HOW TO COMPLETE THIS TASK — Every line from the start of the listing below through the line that contains "photomicrograph of cholangiocarcinoma" is to be reproduced word for word.

TASK INPUT —
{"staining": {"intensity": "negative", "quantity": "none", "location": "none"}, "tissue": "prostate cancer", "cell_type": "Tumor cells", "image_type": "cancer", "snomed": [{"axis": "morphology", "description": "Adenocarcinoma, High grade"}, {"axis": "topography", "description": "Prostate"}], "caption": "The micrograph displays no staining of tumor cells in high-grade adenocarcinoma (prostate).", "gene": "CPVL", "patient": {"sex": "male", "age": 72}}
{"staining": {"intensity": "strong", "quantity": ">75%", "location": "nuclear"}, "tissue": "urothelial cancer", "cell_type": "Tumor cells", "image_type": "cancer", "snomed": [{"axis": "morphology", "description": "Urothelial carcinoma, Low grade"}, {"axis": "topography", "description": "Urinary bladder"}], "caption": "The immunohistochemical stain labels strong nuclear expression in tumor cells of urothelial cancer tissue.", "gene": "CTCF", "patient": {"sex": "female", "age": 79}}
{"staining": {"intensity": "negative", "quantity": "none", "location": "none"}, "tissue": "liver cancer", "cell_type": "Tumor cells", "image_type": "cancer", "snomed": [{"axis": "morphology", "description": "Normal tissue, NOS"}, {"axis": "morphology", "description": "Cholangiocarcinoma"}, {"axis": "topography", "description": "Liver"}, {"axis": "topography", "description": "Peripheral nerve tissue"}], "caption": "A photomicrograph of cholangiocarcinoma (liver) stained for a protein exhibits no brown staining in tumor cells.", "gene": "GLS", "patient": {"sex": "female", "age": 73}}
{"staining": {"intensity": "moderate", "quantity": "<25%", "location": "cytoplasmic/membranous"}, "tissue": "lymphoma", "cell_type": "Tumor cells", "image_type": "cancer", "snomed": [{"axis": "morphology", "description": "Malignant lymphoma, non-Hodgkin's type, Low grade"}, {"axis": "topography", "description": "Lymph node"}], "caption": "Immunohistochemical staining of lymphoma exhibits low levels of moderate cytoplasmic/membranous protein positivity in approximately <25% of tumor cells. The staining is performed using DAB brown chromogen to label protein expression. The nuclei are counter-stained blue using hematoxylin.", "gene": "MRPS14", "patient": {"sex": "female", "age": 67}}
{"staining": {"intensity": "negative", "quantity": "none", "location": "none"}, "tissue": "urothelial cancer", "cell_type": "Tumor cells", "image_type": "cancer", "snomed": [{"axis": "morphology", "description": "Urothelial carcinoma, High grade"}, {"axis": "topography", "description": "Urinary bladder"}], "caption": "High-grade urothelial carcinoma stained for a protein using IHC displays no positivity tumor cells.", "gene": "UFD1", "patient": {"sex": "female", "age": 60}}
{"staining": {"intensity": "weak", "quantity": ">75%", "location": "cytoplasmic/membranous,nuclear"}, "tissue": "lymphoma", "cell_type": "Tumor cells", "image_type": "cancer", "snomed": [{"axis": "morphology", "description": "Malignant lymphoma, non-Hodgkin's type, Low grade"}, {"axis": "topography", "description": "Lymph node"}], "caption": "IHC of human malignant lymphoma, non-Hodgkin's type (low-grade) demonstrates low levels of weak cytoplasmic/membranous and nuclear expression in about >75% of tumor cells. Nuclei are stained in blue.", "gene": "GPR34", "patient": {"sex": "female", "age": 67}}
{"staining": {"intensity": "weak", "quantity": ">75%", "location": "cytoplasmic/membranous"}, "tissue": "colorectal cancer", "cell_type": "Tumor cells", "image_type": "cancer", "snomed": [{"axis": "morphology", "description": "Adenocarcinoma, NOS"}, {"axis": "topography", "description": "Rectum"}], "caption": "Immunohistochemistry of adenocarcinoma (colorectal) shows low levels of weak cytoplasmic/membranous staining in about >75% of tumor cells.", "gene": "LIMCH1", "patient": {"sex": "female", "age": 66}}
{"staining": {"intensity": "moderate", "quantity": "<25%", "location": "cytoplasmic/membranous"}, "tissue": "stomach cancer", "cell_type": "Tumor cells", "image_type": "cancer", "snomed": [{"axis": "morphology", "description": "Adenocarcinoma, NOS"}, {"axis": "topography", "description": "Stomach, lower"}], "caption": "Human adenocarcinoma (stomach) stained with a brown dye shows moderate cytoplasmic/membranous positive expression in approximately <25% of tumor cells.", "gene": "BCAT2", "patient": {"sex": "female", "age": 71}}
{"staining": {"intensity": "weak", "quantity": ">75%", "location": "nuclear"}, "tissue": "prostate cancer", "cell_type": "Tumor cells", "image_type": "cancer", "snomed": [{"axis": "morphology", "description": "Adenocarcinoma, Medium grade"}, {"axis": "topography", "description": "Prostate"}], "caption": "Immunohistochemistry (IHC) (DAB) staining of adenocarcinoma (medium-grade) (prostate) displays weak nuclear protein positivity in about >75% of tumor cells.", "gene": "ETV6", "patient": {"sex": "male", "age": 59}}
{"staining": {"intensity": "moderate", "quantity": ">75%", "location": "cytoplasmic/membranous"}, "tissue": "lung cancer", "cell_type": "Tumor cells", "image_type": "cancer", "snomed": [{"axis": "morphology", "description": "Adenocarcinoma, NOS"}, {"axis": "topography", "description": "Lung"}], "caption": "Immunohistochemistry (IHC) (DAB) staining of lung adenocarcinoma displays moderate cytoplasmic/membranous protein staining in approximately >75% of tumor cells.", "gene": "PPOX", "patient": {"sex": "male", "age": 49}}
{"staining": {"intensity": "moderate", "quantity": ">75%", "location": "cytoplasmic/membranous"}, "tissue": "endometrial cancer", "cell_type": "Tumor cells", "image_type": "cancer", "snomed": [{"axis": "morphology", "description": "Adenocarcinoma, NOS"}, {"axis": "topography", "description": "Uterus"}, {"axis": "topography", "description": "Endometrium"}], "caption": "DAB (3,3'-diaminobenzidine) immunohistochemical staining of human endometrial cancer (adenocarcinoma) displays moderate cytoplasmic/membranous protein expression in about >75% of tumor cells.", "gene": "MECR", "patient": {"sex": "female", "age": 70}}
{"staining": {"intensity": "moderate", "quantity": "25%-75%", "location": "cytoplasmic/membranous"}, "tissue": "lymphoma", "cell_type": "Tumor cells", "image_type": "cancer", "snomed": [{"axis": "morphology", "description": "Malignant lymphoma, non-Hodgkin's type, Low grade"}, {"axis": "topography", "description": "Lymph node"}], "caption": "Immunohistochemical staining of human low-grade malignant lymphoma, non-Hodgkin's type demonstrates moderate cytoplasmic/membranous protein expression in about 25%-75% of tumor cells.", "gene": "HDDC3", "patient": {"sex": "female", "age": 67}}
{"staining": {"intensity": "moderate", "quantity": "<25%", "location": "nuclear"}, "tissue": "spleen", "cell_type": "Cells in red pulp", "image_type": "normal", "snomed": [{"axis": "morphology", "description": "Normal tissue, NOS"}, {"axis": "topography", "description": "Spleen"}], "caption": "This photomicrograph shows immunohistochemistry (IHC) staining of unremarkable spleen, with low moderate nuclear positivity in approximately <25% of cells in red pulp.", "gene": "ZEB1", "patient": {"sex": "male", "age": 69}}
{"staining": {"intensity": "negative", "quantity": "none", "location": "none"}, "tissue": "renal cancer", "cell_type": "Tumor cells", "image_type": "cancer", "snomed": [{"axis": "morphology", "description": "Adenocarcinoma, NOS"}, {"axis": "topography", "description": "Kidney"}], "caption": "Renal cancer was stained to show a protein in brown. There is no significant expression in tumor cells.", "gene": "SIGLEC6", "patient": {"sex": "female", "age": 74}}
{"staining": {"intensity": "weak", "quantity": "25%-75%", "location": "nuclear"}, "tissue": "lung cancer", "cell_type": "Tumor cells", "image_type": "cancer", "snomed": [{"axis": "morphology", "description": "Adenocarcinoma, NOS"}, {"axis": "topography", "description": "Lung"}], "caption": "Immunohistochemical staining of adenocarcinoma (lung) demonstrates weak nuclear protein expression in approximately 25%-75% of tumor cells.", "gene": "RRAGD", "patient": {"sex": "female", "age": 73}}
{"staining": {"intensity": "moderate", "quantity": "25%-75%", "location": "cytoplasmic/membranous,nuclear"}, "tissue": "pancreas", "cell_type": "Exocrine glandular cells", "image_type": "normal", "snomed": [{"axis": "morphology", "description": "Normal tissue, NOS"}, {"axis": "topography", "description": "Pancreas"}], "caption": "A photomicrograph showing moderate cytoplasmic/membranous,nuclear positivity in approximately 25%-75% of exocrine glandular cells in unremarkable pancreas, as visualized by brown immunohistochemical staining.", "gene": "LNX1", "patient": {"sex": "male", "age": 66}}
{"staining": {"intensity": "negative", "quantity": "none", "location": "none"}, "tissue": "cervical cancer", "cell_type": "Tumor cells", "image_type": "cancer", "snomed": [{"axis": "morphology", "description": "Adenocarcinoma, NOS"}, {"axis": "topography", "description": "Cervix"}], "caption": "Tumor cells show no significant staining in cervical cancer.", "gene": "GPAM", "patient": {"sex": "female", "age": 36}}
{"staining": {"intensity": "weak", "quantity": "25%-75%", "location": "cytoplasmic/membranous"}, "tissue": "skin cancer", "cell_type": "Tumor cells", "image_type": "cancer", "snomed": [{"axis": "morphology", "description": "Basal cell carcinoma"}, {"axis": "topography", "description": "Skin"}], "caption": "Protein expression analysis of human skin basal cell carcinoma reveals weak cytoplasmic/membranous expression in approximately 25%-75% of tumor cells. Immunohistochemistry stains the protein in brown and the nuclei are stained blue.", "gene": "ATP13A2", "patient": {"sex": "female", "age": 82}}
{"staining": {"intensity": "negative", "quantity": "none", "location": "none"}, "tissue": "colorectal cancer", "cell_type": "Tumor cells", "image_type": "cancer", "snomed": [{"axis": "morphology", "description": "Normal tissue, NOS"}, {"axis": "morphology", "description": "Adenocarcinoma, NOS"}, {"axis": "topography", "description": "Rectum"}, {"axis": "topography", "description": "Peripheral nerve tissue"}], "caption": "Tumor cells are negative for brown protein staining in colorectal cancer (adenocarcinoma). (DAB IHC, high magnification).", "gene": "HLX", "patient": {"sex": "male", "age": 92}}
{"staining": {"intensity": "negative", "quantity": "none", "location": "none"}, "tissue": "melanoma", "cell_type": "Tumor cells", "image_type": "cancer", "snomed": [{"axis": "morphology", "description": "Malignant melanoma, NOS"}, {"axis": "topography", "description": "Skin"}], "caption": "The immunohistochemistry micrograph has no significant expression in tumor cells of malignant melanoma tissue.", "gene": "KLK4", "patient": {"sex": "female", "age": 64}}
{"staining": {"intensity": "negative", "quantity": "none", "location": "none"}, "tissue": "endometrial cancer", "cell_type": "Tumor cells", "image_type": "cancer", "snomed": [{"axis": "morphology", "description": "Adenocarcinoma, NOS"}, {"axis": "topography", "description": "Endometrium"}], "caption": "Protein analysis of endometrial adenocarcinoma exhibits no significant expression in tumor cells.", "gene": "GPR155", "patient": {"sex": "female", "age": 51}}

YOUR RESPONSE —
{"staining": {"intensity": "negative", "quantity": "none", "location": "none"}, "tissue": "prostate cancer", "cell_type": "Tumor cells", "image_type": "cancer", "snomed": [{"axis": "morphology", "description": "Adenocarcinoma, High grade"}, {"axis": "topography", "description": "Prostate"}], "caption": "The micrograph displays no staining of tumor cells in high-grade adenocarcinoma (prostate).", "gene": "CPVL", "patient": {"sex": "male", "age": 72}}
{"staining": {"intensity": "strong", "quantity": ">75%", "location": "nuclear"}, "tissue": "urothelial cancer", "cell_type": "Tumor cells", "image_type": "cancer", "snomed": [{"axis": "morphology", "description": "Urothelial carcinoma, Low grade"}, {"axis": "topography", "description": "Urinary bladder"}], "caption": "The immunohistochemical stain labels strong nuclear expression in tumor cells of urothelial cancer tissue.", "gene": "CTCF", "patient": {"sex": "female", "age": 79}}
{"staining": {"intensity": "negative", "quantity": "none", "location": "none"}, "tissue": "liver cancer", "cell_type": "Tumor cells", "image_type": "cancer", "snomed": [{"axis": "morphology", "description": "Normal tissue, NOS"}, {"axis": "morphology", "description": "Cholangiocarcinoma"}, {"axis": "topography", "description": "Liver"}, {"axis": "topography", "description": "Peripheral nerve tissue"}], "caption": "A photomicrograph of cholangiocarcinoma (liver) stained for a protein exhibits no brown staining in tumor cells.", "gene": "GLS", "patient": {"sex": "female", "age": 73}}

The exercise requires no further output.